In a meeting with Friday Prayer leaders and city officials of Abarkooh, Yazd Province, the mid-ranking cleric said, “It is very shameless that as soon as a social problem emerges a number of people instantly begin comparing our present situation with that during the Shah’s time, insisting that such problems were nonexistent at the time of the ‘damned Shah.’”
However, in his own attempt to compare the two eras, Khatami maintained, “During the accursed Shah’s reign, religion was absent from the layers of sovereignty, independence, and freedom of the country.

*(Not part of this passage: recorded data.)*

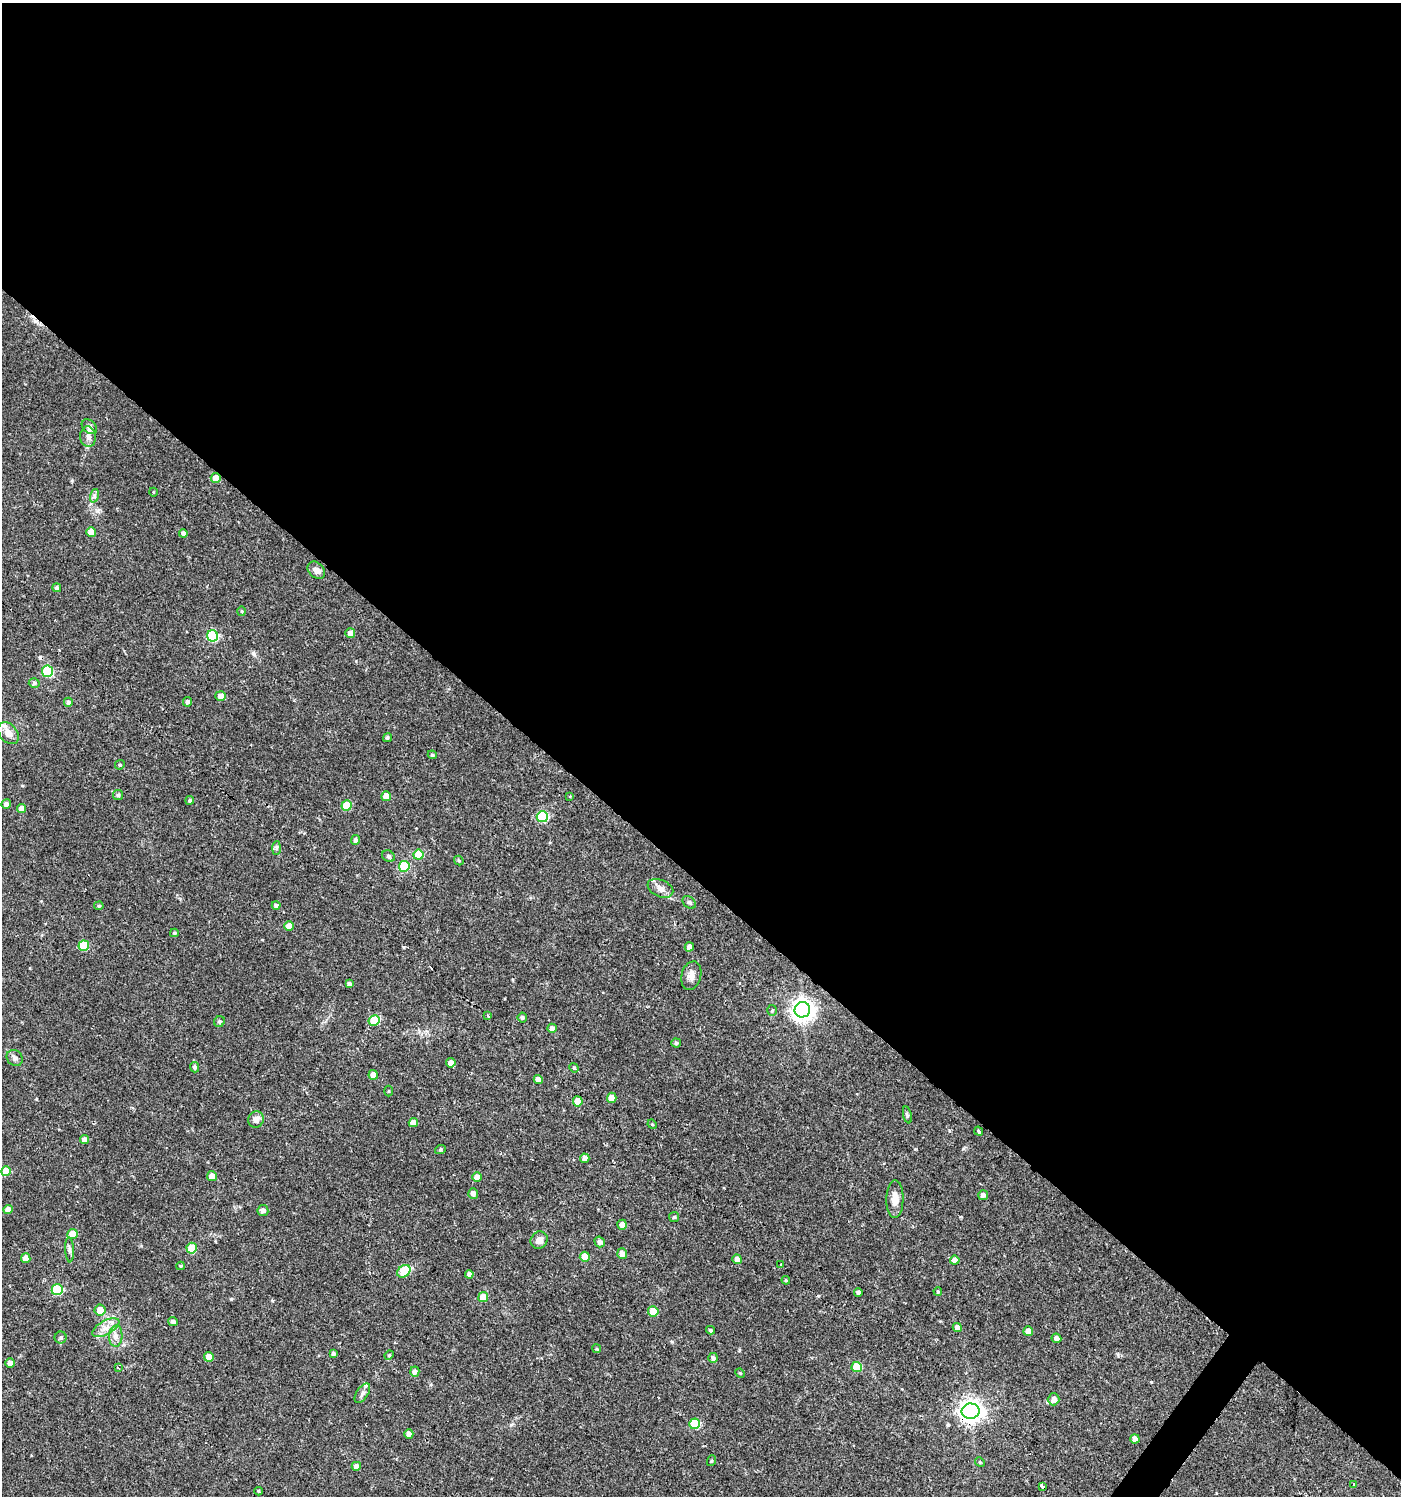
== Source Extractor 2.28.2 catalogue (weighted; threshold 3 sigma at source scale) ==
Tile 3 of 4 x 4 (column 3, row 1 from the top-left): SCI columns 2976-4374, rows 4490-5983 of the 6017 x 5984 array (HDU 1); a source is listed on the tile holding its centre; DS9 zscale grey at full resolution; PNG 1403 x 1498 px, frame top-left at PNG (2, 3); each listed source drawn as its Kron ellipse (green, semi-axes under 4 px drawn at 4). Shown black and unused: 59% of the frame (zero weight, under 2 of 3 exposures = <1% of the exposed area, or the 3 px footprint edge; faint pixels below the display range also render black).
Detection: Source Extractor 2.28.2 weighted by HDU 2 'WHT'; one run over the whole footprint, this tile lists its part. Background 0.0285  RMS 0.0035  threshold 0.0158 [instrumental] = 3 sigma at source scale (4.5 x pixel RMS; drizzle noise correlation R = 1.50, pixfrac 1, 0.0396/0.0396 arcsec/px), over >= 5 px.
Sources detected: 134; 3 inside a brighter listed object's ellipse — not listed separately; the other 131 listed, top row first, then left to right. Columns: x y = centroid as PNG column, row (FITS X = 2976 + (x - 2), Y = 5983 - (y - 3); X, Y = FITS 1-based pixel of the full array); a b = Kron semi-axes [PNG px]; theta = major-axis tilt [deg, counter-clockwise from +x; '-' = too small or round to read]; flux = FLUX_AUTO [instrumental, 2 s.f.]
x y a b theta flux
89 427 8 6 -42 0.98
88 437 10 8 -84 1.7
216 478 5 5 - 3.4
153 492 4 3 - 0.24
94 496 7 4 72 0.73
91 532 5 5 - 3.9
183 533 4 4 - 1.2
316 570 10 7 -45 1.7
57 588 4 4 - 0.79
242 611 5 3 - 0.32
350 633 5 4 - 1.9
212 636 5 5 - 25
48 671 5 5 - 19
34 683 5 4 - 0.66
220 696 5 5 - 2.4
68 702 4 4 - 0.85
188 702 5 4 - 0.93
8 733 12 8 -49 3
387 738 5 4 - 0.55
432 755 4 4 - 0.44
120 765 5 4 - 0.41
118 795 5 5 - 0.62
386 796 5 5 - 4.4
570 796 3 3 - 0.31
190 800 4 4 - 0.63
6 804 5 4 - 1.3
346 805 5 5 - 8.7
22 809 4 4 - 2.9
542 817 5 5 - 25
356 840 5 4 - 1
276 848 7 4 88 0.73
418 855 5 5 - 10
388 856 7 5 -32 0.72
459 861 5 4 - 0.45
404 866 5 5 - 17
660 888 13 8 -24 2.2
689 902 7 5 -43 0.67
276 905 4 4 - 1
99 906 5 4 - 0.44
289 926 5 4 - 3
174 933 4 3 - 0.45
84 946 5 5 - 12
689 947 4 4 - 1.8
691 976 14 9 75 2.3
349 984 4 4 - 1
772 1010 5 5 - 0.52
802 1010 8 7 - 230
488 1015 3 3 - 0.83
522 1018 5 4 - 0.68
374 1020 6 5 - 12
219 1022 6 5 - 0.68
552 1028 4 4 - 1.4
676 1043 5 4 - 0.58
15 1058 9 7 -43 1.3
451 1063 5 5 - 1.7
194 1067 5 4 - 0.8
574 1068 5 4 - 0.43
373 1075 5 4 - 2.9
538 1080 4 4 - 2.7
388 1091 5 3 - 0.3
612 1098 5 5 - 3.4
578 1101 5 5 - 5.2
907 1115 8 3 -78 0.57
256 1120 8 7 - 2.2
413 1123 5 4 - 3.4
652 1124 5 4 - 0.34
979 1131 5 3 - 0.49
84 1140 4 4 - 1.8
440 1150 5 3 - 0.42
585 1158 5 4 - 1.7
6 1171 5 5 - 7.8
212 1176 5 5 - 2.4
477 1177 5 5 - 2.3
473 1193 5 5 - 1.7
983 1195 5 5 - 1.1
895 1199 19 8 89 3.7
8 1209 4 4 - 2.1
263 1211 5 5 - 1.4
674 1217 5 5 - 0.44
622 1225 5 4 - 2.4
72 1234 5 5 - 5.1
539 1240 9 8 - 2.1
600 1242 5 5 - 1
192 1248 5 5 - 11
69 1250 12 4 -87 0.94
622 1254 5 5 - 2.7
585 1257 5 5 - 4
26 1258 5 5 - 2.8
737 1259 5 4 - 1.8
955 1260 5 4 - 1.5
781 1265 3 3 - 1.2
181 1266 4 4 - 0.37
404 1271 7 5 39 10
469 1274 4 4 - 1.3
786 1280 4 4 - 0.38
57 1290 5 5 - 20
938 1291 4 3 - 0.43
858 1293 4 4 - 0.91
483 1297 5 5 - 5.9
100 1310 5 5 - 3.8
653 1311 5 5 - 5.8
173 1322 5 4 - 1.1
106 1328 15 7 28 2.8
957 1328 4 4 - 1.6
710 1330 4 3 - 0.51
1028 1331 5 5 - 2.3
116 1336 10 6 87 1.7
61 1337 6 6 - 0.71
1056 1338 5 4 - 1.5
597 1349 4 3 - 0.36
333 1354 4 3 - 0.8
389 1355 5 4 - 0.42
209 1357 5 4 - 3.6
713 1358 5 5 - 1
10 1363 5 4 - 2.2
857 1367 5 5 - 9.8
118 1368 3 3 - 0.74
415 1372 5 4 - 1.5
740 1373 5 4 - 0.36
362 1393 11 5 56 1.2
1053 1399 6 6 - 2.4
971 1411 9 7 3 260
694 1424 5 5 - 14
409 1434 5 4 - 1.7
1135 1439 4 4 - 2.2
711 1461 5 3 - 0.35
980 1462 5 4 - 0.43
356 1466 4 4 - 1.7
1353 1485 4 3 - 0.96
1042 1486 4 3 - 3.6
259 1491 4 3 - 0.37
Overlapping masked pixels (flux is a lower limit): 3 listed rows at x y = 216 478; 48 671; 971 1411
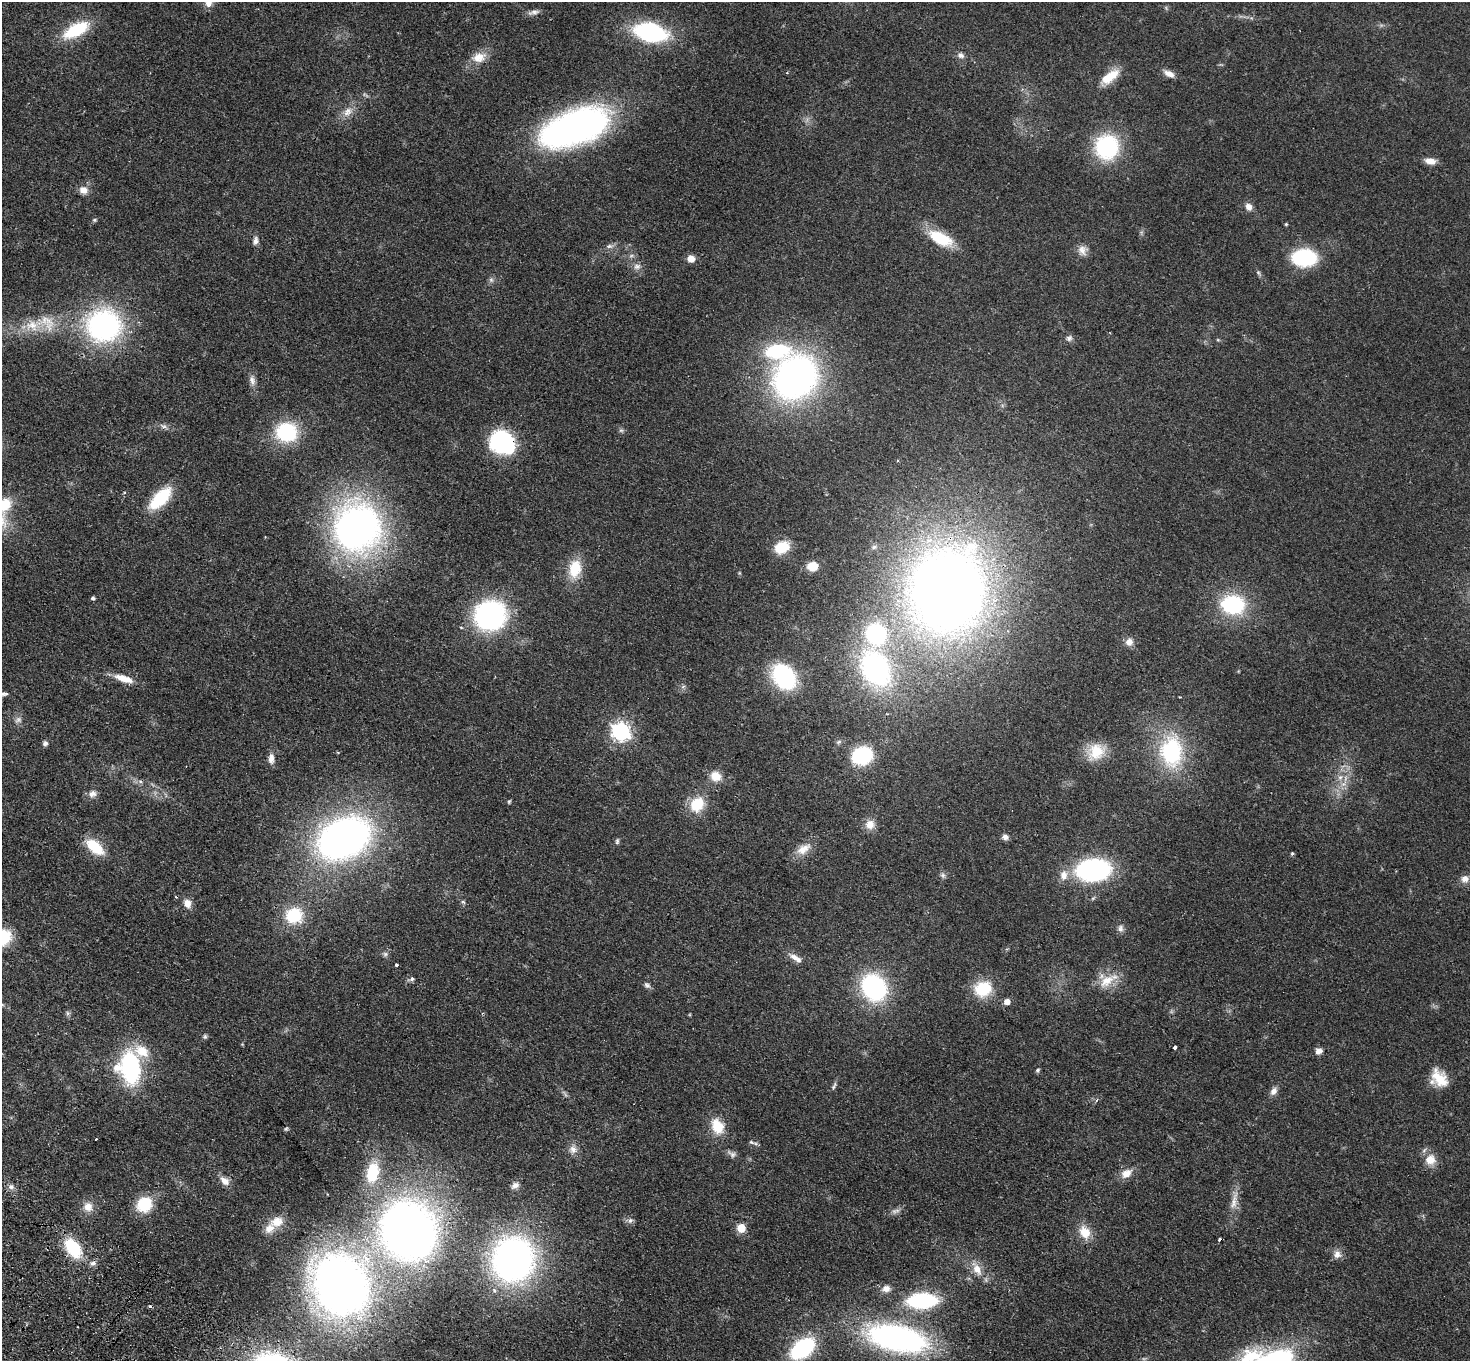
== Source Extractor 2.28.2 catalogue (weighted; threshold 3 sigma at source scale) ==
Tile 7 of 4 x 4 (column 3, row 2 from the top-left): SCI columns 2970-4437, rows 2918-4276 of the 5938 x 5974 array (HDU 1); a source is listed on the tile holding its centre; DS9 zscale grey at full resolution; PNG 1472 x 1363 px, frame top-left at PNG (2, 2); no overlay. Shown black and unused: <1% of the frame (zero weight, under 2 of 3 exposures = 3% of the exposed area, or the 3 px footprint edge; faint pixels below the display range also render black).
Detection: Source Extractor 2.28.2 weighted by HDU 2 'WHT'; one run over the whole footprint, this tile lists its part. Background 0.0594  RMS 0.007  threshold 0.0316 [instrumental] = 3 sigma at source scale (4.5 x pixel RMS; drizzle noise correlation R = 1.50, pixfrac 1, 0.05/0.05 arcsec/px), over >= 5 px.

Iran was the U.S.’s slave then, and oppression was dominant in the country.”
Khatami’s comments come at a time when slogans supporting the Shah’s regime are still echoing from the widespread protests that took place across Iran this winter.
In a series of protests and rallies that broke out on December 28 and soon spread to more that 100 cities across Iran, many demonstrators voiced support for the monarchy and expressed regret for taking part in the 1979 Islamic Revolution that led to Pahlavi’s downfall, ending 2,500 years of monarchy in Iran.
More recently the steep decline in the value of the Iranian currency has once again brought up comparisons with the economic situation before the revolution. During most of Mohammad Reza Shah's reign, one U.S. dollar bought around 70 rials, while now the rial has fallen close to 60,000 against the dollar.
People make these comparisons on social media and mock the Islamic Republic for its economic mismanagement and corruption. This clearly unnerves the clerical rulers who occasionally try to respond to popular criticism.
This is why Khatami in his speech mainly notes the predominance of religion as a major difference with the shah's regime, because it is hard to make any arguments on economic grounds.